• Attached is the profiler trace for when I executed sp_MSenumchanges_belongtopartition manually, showing it taking 8 minutes. Wait time on the process is zero, task state is running the whole time.

    I'm not sure if it's related, but I've noticed another case of SQL using a bad query plan. I have a LogEvent table that's indexed on the [Replicate] bit (no included columns on the index). And if I type:

    SELECT MIN([CreatedDate]) FROM [LogEvent] WHERE [Replicate]=1

    then SQL takes several minutes to do a full table scan instead of using IX_LogEvent_Replicate.

    And if I type

    SELECT MIN([CreatedDate]) FROM [LogEvent] WITH(FORCESEEK) WHERE [Replicate]=1

    then SQL takes a few ms and returns the min value immediately using IX_LogEvent_Replicate. All of the statistics on the table have been updated, no effect, but I've never tried creating manual statistics.

Data records
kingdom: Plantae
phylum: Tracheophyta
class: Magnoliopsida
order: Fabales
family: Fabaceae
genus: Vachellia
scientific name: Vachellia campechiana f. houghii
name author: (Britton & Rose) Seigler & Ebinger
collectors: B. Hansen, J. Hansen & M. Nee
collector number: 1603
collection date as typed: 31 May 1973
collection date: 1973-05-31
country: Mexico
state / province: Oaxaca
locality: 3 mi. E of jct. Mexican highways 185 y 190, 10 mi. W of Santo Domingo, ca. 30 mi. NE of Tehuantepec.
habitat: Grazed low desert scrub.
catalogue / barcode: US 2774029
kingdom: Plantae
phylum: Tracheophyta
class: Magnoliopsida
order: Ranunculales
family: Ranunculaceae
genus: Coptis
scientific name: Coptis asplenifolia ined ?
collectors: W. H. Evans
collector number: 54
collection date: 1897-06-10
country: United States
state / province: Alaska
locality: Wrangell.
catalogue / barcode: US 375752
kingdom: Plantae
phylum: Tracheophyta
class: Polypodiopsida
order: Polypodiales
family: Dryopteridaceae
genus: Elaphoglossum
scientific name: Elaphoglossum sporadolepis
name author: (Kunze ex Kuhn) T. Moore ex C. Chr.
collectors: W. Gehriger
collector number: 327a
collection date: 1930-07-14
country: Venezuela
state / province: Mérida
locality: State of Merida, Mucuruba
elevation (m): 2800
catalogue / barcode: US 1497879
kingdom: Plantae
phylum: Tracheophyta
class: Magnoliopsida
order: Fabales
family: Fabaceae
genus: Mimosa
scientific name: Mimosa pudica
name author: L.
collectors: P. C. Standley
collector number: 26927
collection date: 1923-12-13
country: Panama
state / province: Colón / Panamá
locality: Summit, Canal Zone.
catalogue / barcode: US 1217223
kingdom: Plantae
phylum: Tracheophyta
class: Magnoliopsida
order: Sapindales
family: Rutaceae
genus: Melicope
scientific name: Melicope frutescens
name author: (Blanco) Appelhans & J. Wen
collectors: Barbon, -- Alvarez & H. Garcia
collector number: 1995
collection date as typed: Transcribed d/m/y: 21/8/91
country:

What is needed
Continue the post about slow SQL Server replication procedures and the LogEvent table scan, starting after its final sentence.

Written answer
    I did a report on index usage, and most of the tables seem to be full of seeks except the biggest join filter table that seems to be hanging up replication. It's showing 3473 "User Seeks" in the last 3 hours, and 918 "User Scans" on the clustered rowguid index. It's a 20 million record table, so I think the user scans are my problem. It seems to be the only table that's full of user scans, the rest of zero for the most part, or less than 10.

    I think I'm getting close to the problem, but I honestly can't see why it would be table scanning when it's a heavily indexed table. None of my other table articles, even ones with the exact same join filter logic and index structures, are doing table scans. Index usage is normal, almost entirely seeks.